The word "lowercase" marks the lines to report; pull each of them from the listing.

---------- Extracted data

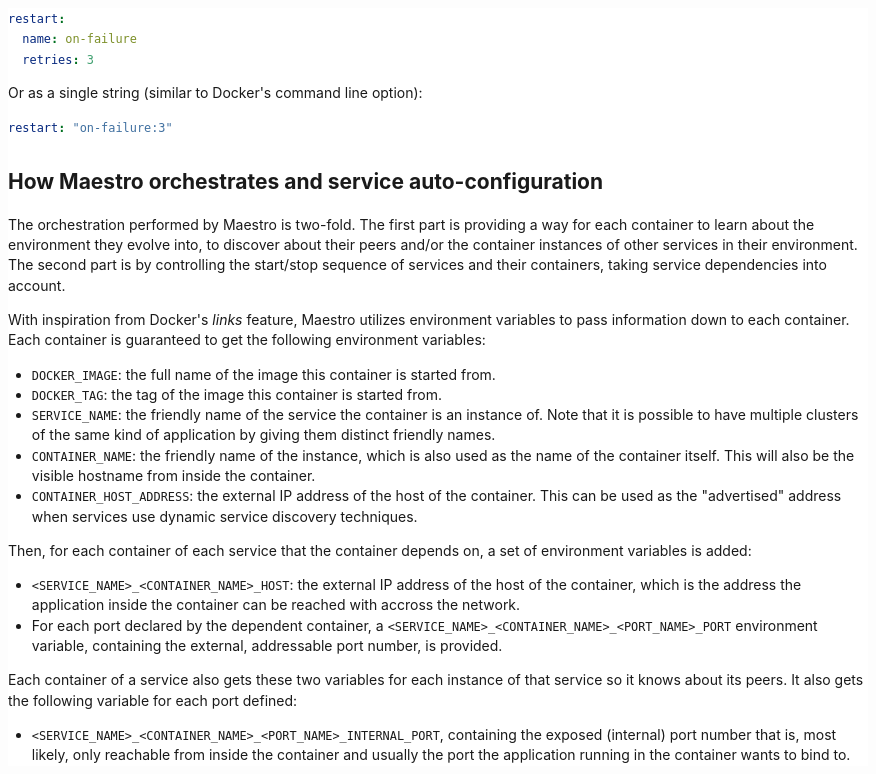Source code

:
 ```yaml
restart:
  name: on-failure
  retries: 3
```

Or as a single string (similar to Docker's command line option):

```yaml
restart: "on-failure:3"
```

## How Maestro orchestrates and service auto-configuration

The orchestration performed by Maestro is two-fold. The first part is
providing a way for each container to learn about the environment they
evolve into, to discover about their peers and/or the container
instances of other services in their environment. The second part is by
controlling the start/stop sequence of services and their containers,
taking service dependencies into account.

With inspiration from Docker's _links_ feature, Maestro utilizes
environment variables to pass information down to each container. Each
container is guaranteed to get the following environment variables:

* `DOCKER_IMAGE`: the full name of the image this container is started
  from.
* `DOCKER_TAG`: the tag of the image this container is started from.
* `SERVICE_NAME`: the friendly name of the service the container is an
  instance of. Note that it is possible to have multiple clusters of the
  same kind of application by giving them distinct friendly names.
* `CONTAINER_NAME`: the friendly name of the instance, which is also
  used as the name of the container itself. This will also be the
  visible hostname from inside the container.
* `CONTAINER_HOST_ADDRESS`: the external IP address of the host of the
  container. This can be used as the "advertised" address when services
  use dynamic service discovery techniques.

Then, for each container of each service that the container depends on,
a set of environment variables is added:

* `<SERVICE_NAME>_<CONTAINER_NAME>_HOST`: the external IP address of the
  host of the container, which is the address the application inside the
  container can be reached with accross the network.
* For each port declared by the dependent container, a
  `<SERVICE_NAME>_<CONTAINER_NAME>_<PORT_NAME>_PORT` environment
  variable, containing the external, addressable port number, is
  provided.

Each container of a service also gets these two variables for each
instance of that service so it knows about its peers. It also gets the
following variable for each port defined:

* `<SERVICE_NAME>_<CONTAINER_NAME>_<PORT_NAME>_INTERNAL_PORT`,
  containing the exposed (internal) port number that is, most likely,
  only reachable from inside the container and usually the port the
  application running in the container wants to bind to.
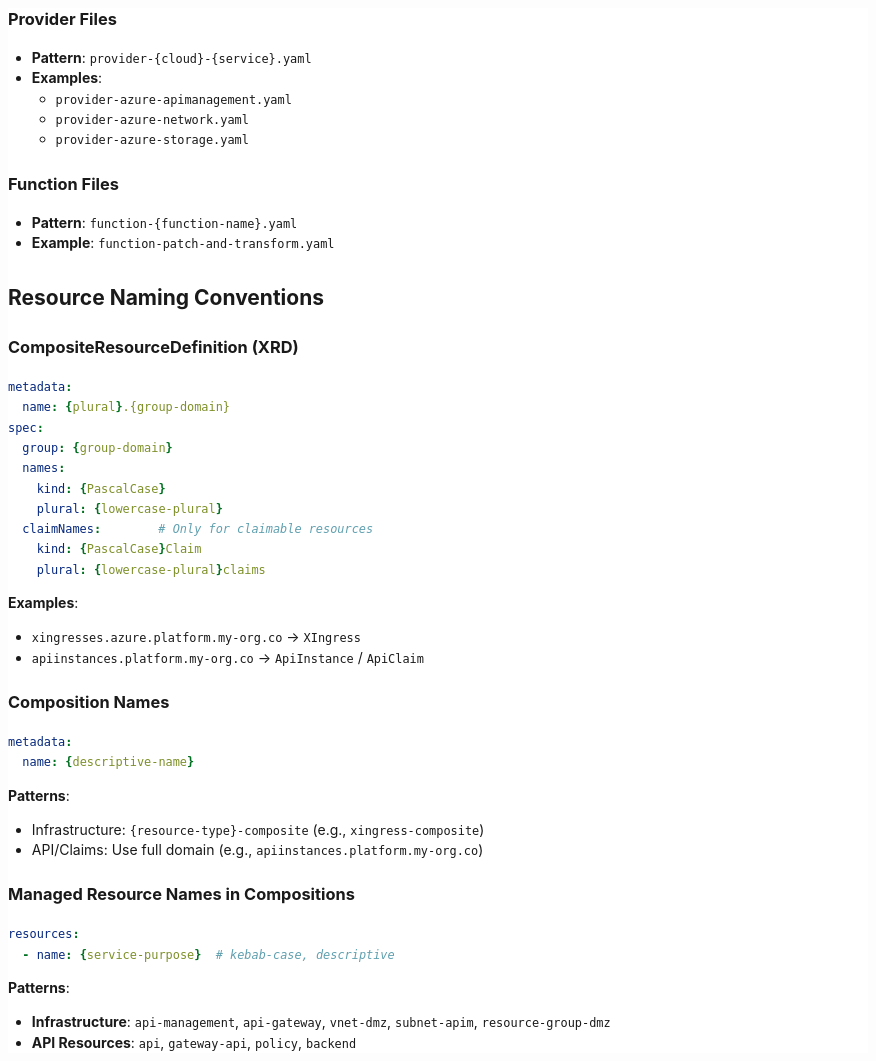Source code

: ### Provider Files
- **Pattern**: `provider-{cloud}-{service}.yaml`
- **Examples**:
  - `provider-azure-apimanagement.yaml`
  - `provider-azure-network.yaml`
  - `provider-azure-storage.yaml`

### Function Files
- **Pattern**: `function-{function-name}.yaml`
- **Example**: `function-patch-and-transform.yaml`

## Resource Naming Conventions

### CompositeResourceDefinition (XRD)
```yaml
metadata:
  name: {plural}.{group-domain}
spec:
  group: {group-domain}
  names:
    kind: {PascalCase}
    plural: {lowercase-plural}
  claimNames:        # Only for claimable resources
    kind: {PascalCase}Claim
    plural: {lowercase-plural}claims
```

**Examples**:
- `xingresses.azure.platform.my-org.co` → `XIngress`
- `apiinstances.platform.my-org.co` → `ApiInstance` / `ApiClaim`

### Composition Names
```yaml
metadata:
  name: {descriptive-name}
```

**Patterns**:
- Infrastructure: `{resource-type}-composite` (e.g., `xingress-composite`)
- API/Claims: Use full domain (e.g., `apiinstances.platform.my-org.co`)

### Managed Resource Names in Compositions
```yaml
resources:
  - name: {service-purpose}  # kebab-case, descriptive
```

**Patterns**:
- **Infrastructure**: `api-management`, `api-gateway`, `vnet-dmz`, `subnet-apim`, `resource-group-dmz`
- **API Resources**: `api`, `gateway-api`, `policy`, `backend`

--------------------

## Exercise solution:
    plural: {lowercase-plural}
    plural: {lowercase-plural}claims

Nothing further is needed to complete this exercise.